WHAT THE TASK ASKS:
In the answer, each line from the top of the material through the line that contains "ammonium salt (R) |" is restated exactly. No picture is given again.
GIVEN RECORDS START
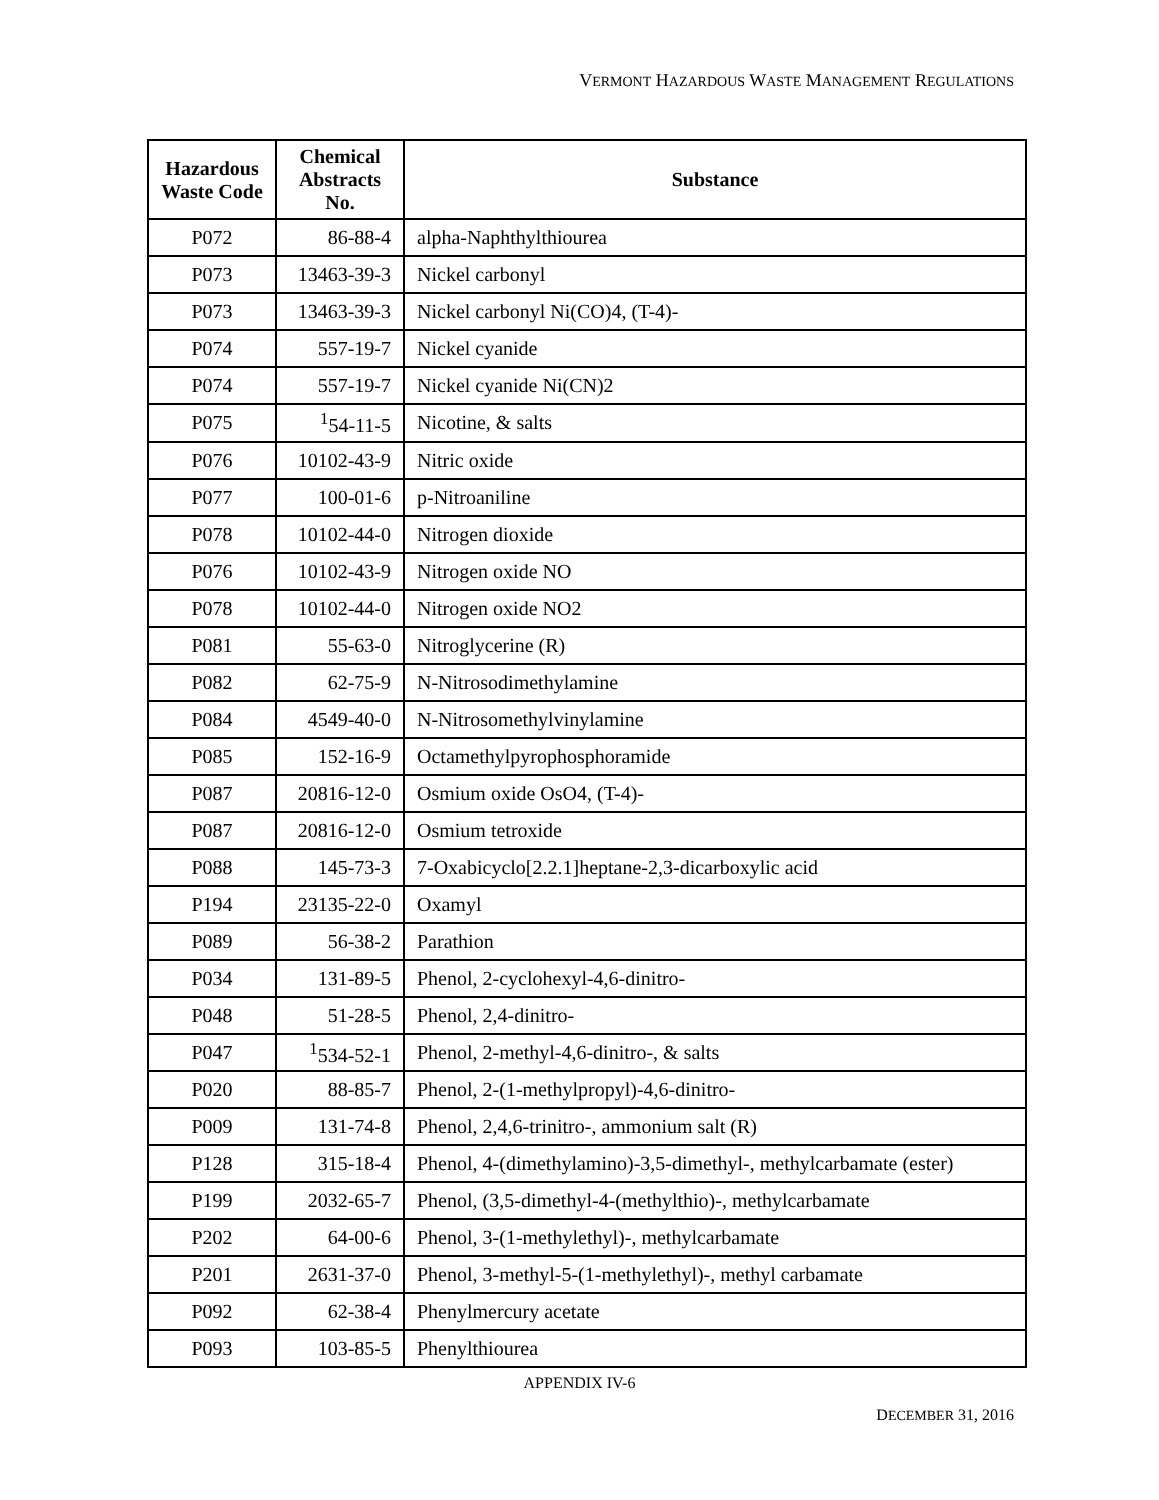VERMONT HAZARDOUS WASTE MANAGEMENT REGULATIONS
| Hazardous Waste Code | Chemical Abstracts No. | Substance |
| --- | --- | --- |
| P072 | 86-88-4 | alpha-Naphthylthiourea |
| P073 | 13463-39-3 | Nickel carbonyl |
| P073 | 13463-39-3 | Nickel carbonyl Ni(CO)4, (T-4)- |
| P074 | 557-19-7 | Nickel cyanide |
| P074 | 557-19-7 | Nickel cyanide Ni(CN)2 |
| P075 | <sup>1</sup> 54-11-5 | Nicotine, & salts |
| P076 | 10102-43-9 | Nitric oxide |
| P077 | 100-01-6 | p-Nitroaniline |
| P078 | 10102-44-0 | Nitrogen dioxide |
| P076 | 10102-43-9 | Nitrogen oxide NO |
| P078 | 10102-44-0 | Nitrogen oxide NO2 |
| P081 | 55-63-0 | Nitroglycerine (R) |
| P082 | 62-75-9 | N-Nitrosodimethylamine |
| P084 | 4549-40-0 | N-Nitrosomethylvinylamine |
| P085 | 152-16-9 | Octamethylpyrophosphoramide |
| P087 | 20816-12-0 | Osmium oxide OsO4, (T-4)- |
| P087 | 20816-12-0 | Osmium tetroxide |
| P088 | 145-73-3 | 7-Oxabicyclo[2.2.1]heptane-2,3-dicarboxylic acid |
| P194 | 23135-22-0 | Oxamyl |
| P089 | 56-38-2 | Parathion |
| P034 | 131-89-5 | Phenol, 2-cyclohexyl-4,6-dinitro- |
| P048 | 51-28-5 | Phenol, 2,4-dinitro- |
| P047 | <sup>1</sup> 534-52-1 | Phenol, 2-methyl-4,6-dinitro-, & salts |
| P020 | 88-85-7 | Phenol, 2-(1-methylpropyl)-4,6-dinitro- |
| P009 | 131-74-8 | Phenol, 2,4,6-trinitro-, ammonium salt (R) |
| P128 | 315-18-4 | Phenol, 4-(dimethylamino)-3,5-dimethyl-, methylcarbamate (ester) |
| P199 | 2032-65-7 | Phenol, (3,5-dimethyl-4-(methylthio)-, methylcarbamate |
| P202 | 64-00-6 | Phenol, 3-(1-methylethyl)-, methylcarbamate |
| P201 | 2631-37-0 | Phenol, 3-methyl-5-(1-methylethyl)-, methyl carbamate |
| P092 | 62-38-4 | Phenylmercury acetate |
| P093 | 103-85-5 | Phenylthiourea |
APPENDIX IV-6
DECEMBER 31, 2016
GIVEN RECORDS END
ANSWER TO THIS TASK:
VERMONT HAZARDOUS WASTE MANAGEMENT REGULATIONS
| Hazardous Waste Code | Chemical Abstracts No. | Substance |
| --- | --- | --- |
| P072 | 86-88-4 | alpha-Naphthylthiourea |
| P073 | 13463-39-3 | Nickel carbonyl |
| P073 | 13463-39-3 | Nickel carbonyl Ni(CO)4, (T-4)- |
| P074 | 557-19-7 | Nickel cyanide |
| P074 | 557-19-7 | Nickel cyanide Ni(CN)2 |
| P075 | <sup>1</sup> 54-11-5 | Nicotine, & salts |
| P076 | 10102-43-9 | Nitric oxide |
| P077 | 100-01-6 | p-Nitroaniline |
| P078 | 10102-44-0 | Nitrogen dioxide |
| P076 | 10102-43-9 | Nitrogen oxide NO |
| P078 | 10102-44-0 | Nitrogen oxide NO2 |
| P081 | 55-63-0 | Nitroglycerine (R) |
| P082 | 62-75-9 | N-Nitrosodimethylamine |
| P084 | 4549-40-0 | N-Nitrosomethylvinylamine |
| P085 | 152-16-9 | Octamethylpyrophosphoramide |
| P087 | 20816-12-0 | Osmium oxide OsO4, (T-4)- |
| P087 | 20816-12-0 | Osmium tetroxide |
| P088 | 145-73-3 | 7-Oxabicyclo[2.2.1]heptane-2,3-dicarboxylic acid |
| P194 | 23135-22-0 | Oxamyl |
| P089 | 56-38-2 | Parathion |
| P034 | 131-89-5 | Phenol, 2-cyclohexyl-4,6-dinitro- |
| P048 | 51-28-5 | Phenol, 2,4-dinitro- |
| P047 | <sup>1</sup> 534-52-1 | Phenol, 2-methyl-4,6-dinitro-, & salts |
| P020 | 88-85-7 | Phenol, 2-(1-methylpropyl)-4,6-dinitro- |
| P009 | 131-74-8 | Phenol, 2,4,6-trinitro-, ammonium salt (R) |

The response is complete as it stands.